Among the offerings: Wild Boar Ribs ($10) in Moxie’s chipotle barbecue sauce with Napa Valley slaw, lime and cilantro; Grilled Chipotle Mahi Mahi ($16) served with De Leon tortillas and rustic rice; Peruvian Seafood Cioppino ($18) packed with clams, octopus, tuna, calamari, sea bass, lobster, Bermuda sweet onions, purple potato, aji pepper and fennel in tomato saffron broth; and Agave Grilled Carne Asada ($18)

Check out the full menu online at www.agavebistro.com. Call the restaurant at (509) 473-9180.

Here’s to your Good Wealth

Fu Gui Gardens is open in the Spokane Valley.

Tiffany Lockwood, a friend of owner Wan Eng, says the name of the restaurant means “good wealth” in Chinese. Eng and cook Peter Li pride themselves on using the highest quality ingredients and cooking everything from scratch, Lockwood says.

Li has more than 25 years experience as a cook and owner Eng worked at other Chinese restaurants, but this is the first restaurant she’s owned. Fu Gui Gardens is open 11 a.m.-9:30 p.m. each day.

In addition to the extensive menu – dishes are served family style – the restaurant has a lunch and dinner buffet ($6.99 lunch, $9.99 dinner). The buffet includes standards such as steamed and fried rice, soups, salad and fruit, along with a rotating array of dishes that may include Kung Pao Chicken, Broccoli Beef, General Tso’s Chicken, Peppered Shrimp, and homemade Cheese Wontons.

Fu Gui Gardens is at 14720 E. Sprague Ave., near Sprague Avenue and Adams Road.

Small bites

• My colleagues have been raving about the “dork” burgers from Hills’ Restaurant and Lounge, 401 W. Main Ave.

Chef Dave Hill says the burgers are equal parts duck and pork. They’ve proven popular and they’re considering making them a regular offering during an upcoming menu update.
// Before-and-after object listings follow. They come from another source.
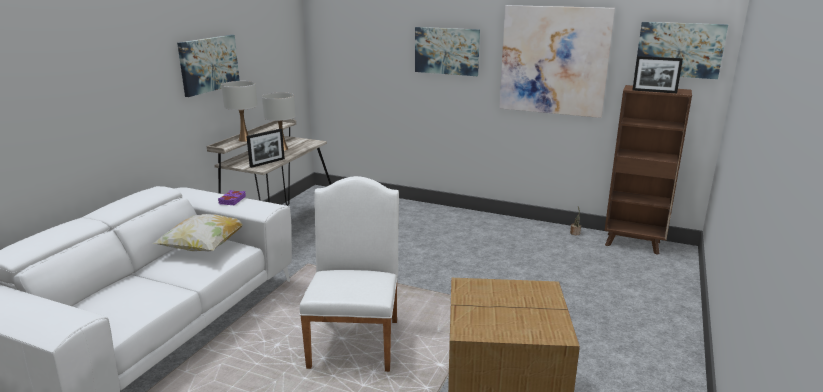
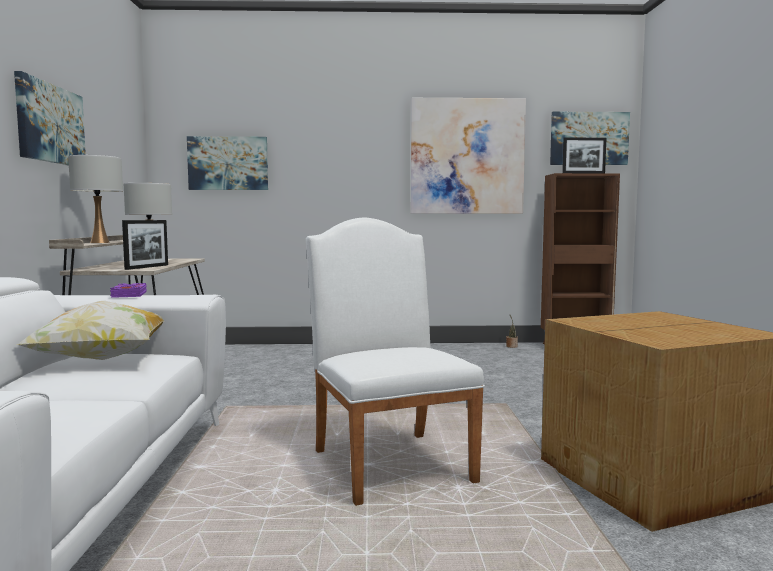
camera: 25 degrees left, 15 degrees down
(447, 51) = (343, 152): picture -> picture (228, 163)

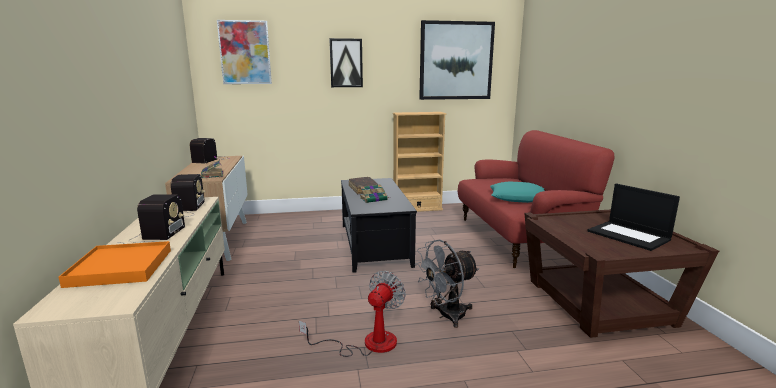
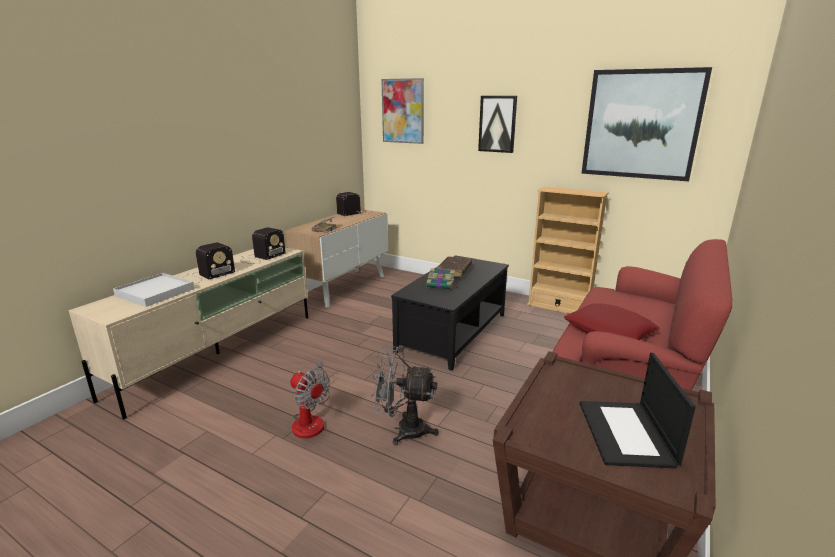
camera: 40 degrees right, 5 degrees up
(120, 267) = (155, 292): orange tray -> white tray
(367, 343) = (311, 419): fan -> fan turned 60 degrees clockwise
(517, 198) = (609, 330): turquoise pillow -> red pillow

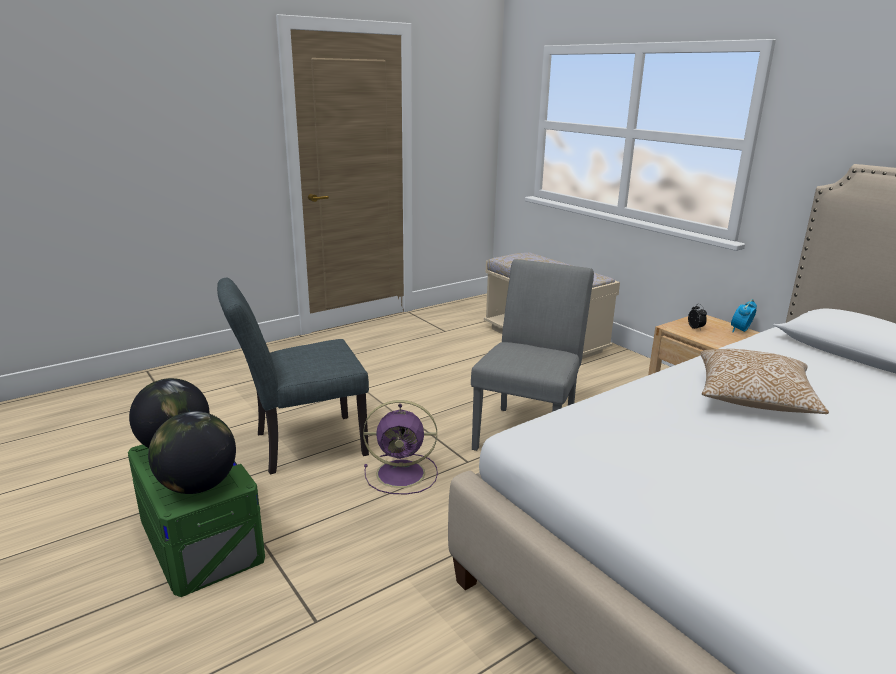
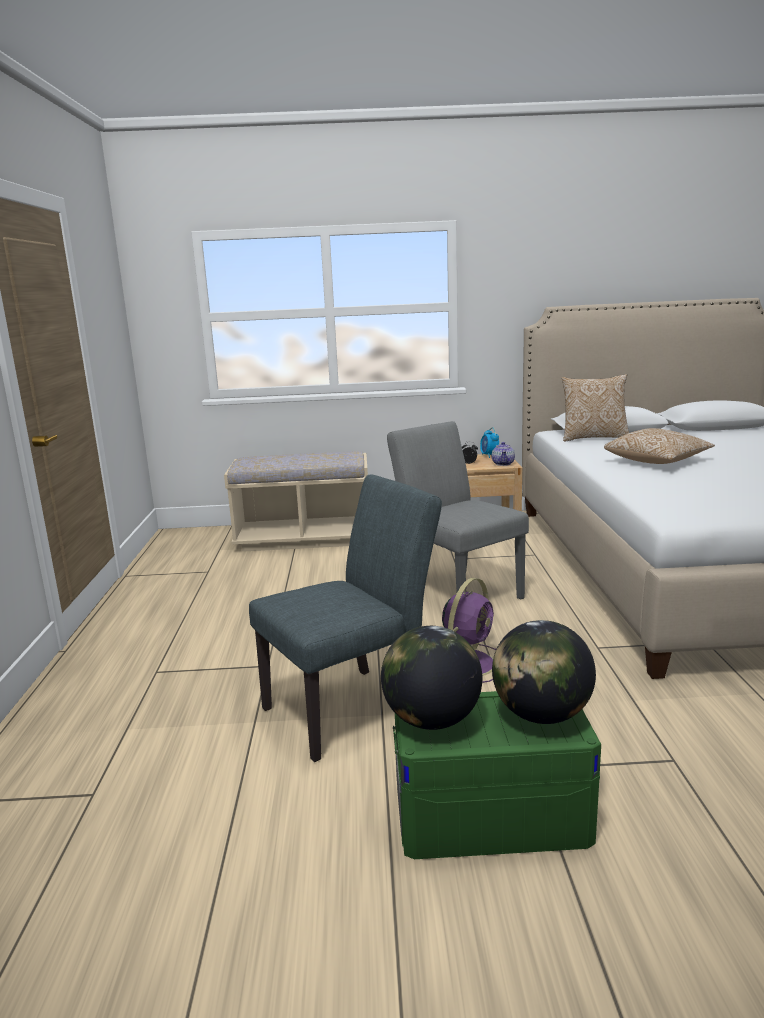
camera: 55 degrees left, 5 degrees down
(301, 445) = (353, 707): grey chair -> grey chair turned 135 degrees counterclockwise
(724, 342) = (503, 463): none -> teapot
(808, 351) = (593, 438): none -> pillow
He found the idea online and “just kind of flew with it.”

“It’s a great alternative to beef or chicken. It’s got a great flavor,” he says.

He’s offered the burgers topped with barbecue sauce and Swiss cheese and with grilled onions and gorgonzola. He jokes that he briefly considered dubbing them “puck” burgers.

Find Hills’ menu and details about an upcoming brewer’s dinner on the Web site www.hillsrestaurant andlounge.com/.

• The Flatbread Pizza Co.’s distinctive Italian pizza-oven-on-a-trailer will be making some fall stops around town.

Owner Daniel Lewis says they’ll be at The Scoop, 1001 W. 25th Ave., 6-9 p.m. on Friday and again Sept. 25. Lewis serves gourmet flatbread pizzas from an imported Forno Bravo wood oven mounted on a custom-built trailer.

The freeform pizzas take just two to three minutes to cook in the oven, which hits a smoking 600 to 800 degrees. They burn applewood to give the pizzas the distinctive flavor. The 10-inch personal pizzas are $6 to $8 each depending on the toppings.

They’ll also fire up the oven for the annual harvest party at Pend Oreille Winery in Sandpoint on Saturday. (The harvest party at the winery runs Friday, Saturday and Sunday. Details are on the Web site at www.powine.com.)

The Flatbread Pizza Co. also starts a six-week fall engagement at Siemers Farm on Greenbluff. They’ll be at the farm, on Day-Mount Spokane Road, each Saturday starting Sept. 19.